Great topic - the studio lighting sure plays tricks with your eyes. In one photo it looks almost as if three colours are used, one shade for the upper surface, another for the door and nacelle mounts and a third for the engines. The next picture seems to show it is a two-colour scheme.

Too bad about the lost pictures - looks like there is a lock on the shuttle doors in your only picture.

BTW, the proper phrase for your comment should have been "that which survives" :tongue:


----------



## Chrisisall (May 12, 2011)

Mr. Wabac said:


> Too bad about the lost pictures - looks like there is a lock on the shuttle doors in your only picture.


That was to keep HIM out of the damn thing!!!:jest:


----------



## Steve H (Feb 8, 2009)

The shuttlecraft sure does look two-tone to me, but then again Jeffries played around with light so much in his designs, so much was done with gels and scrims, I'm just not sure how much to trust my eyes! 

Years back had one told me the Klingon battlecruiser was two tones of green I would have called you a bald faced liar and maybe thrown something. 

But I do have a thought. I don't think the Galileo graphic is supposed to be on the starboard side. I think, based on other traditions and the design of the graphic, it's meant to be only on the front and the port side. Have we any actual photos of the model or the prop from the stbd. side?

It just doesn't LOOK right and I can't help but feel that if the deco was meant to be applied in a symmetrical manner it wouldn't have been designed so...'handed'.

OTOH, it may be simply a case of "we're not thinking about that because we're never going to see that far side because all the action and interesting visual stuff is forward, port and aft", but of course that gives rise to the question: if the name is meant to be an official call sign and not a 'nickname' why isn't it on the back with the other data? Blah blah so what big deal.


----------



## Nova Designs (Oct 10, 2000)

I would've begged and nagged and cried and pleaded for my parents to buy me that shuttle had I known where it was!


----------



## Carson Dyle (May 7, 2003)

Nova Designs said:


> I would've begged and nagged and cried and pleaded for my parents to buy me that shuttle had I known where it was!
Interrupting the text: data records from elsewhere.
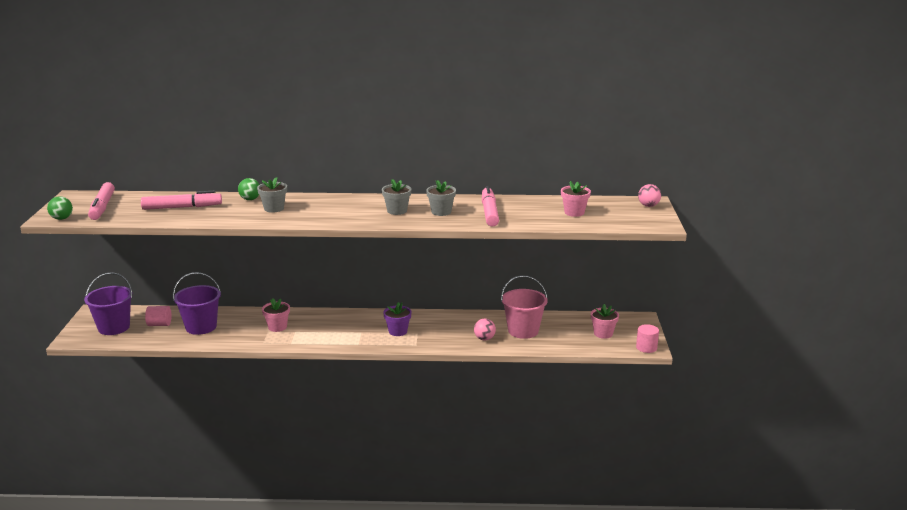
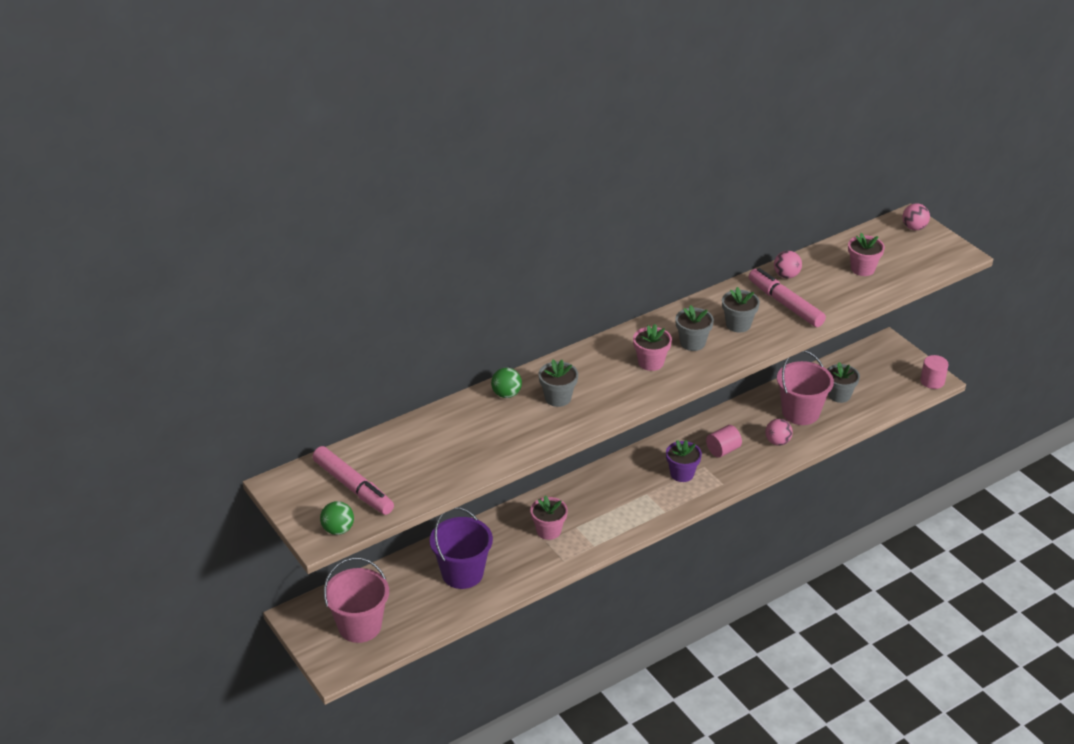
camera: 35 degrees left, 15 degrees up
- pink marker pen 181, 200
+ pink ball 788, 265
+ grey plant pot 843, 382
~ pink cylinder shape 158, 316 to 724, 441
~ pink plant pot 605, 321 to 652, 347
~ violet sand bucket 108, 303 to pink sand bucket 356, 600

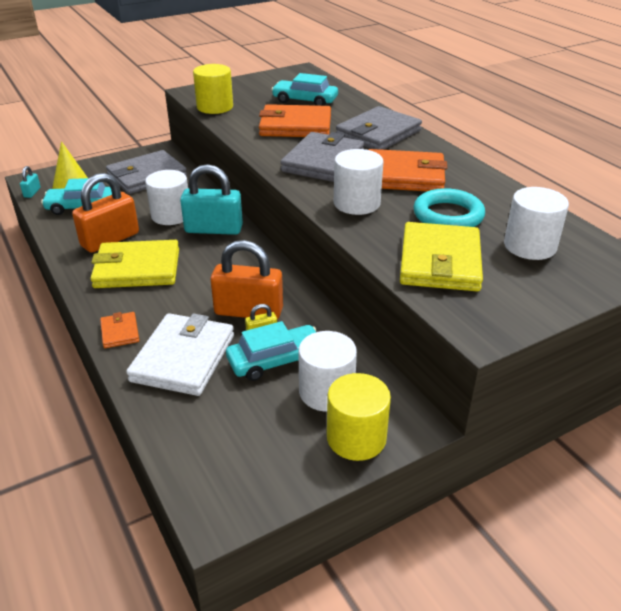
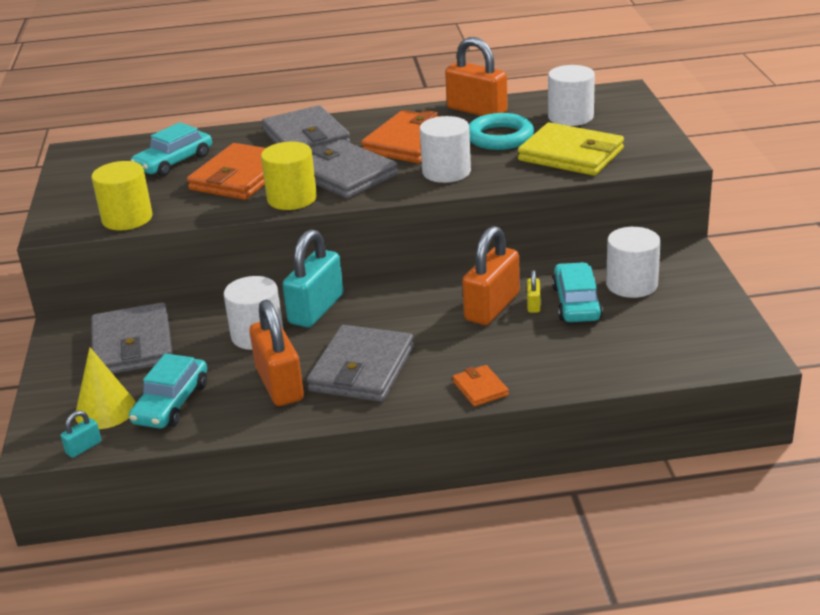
camera: 65 degrees left, 5 degrees down
- pure white card wallet 180, 354
+ orange-coloured small lock 476, 76
~ golden cylinder shape 359, 417 to 289, 176
~ golden card wallet 134, 264 to grey card wallet 360, 363
~ aqua small lock 30, 182 = 81, 434 75 degrees counterclockwise
~ orange-coloured card wallet 119, 330 = 480, 386 60 degrees clockwise

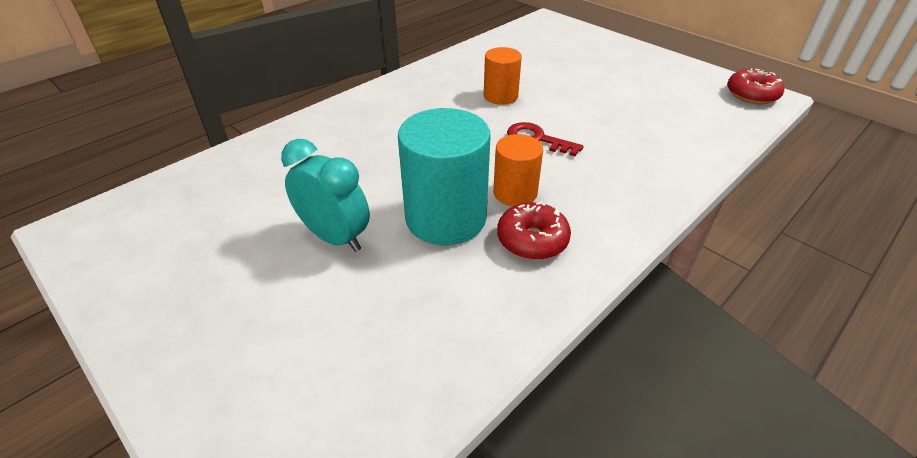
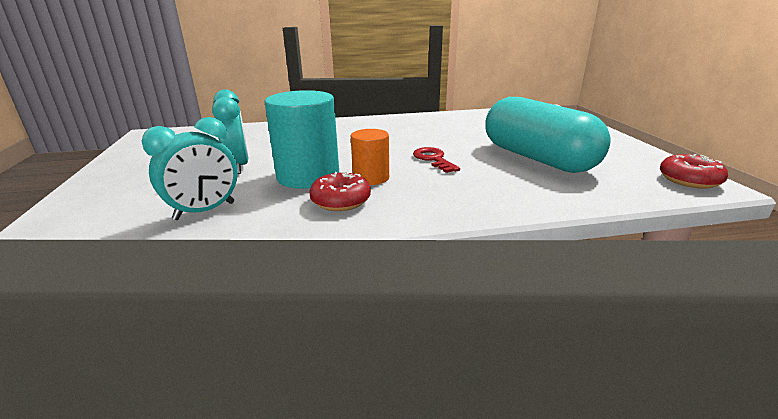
camera: 35 degrees right, 15 degrees down
- orange-coloured cylinder shape 503, 76
+ aqua clock 190, 168
+ aqua pill 548, 135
LOL, you have NO idea. If my dad had had a place to store the thing I _might_ have been able to talk him into it.

The shuttle's owner at the time was the first guy I ever encountered who produced his own fan-made Star Trek prop replicas. Although pretty inaccurate by today's internet-informed standards, they seemed utterly amazing to me back in the early 70's.

Yes, the side door of the shuttle was pad-locked, but one could still crawl inside via the square-shaped opening in back. As president of my middle-school's "Star Trek Club" I (with the owner's permission) led history's first Shuttlecraft Galileo Restoration effort, which basically entailed sweeping out the interior, clearing it of leaves, twigs, cobwebs, beer bottles, etc. After we'd gotten to know the owner somewhat he let us hang out inside the shuttle on a semi-regular basis after school (our visits were usually pretty short though, because it was awfully dark, cramped, hot, musty, and generally uncomfortable in there).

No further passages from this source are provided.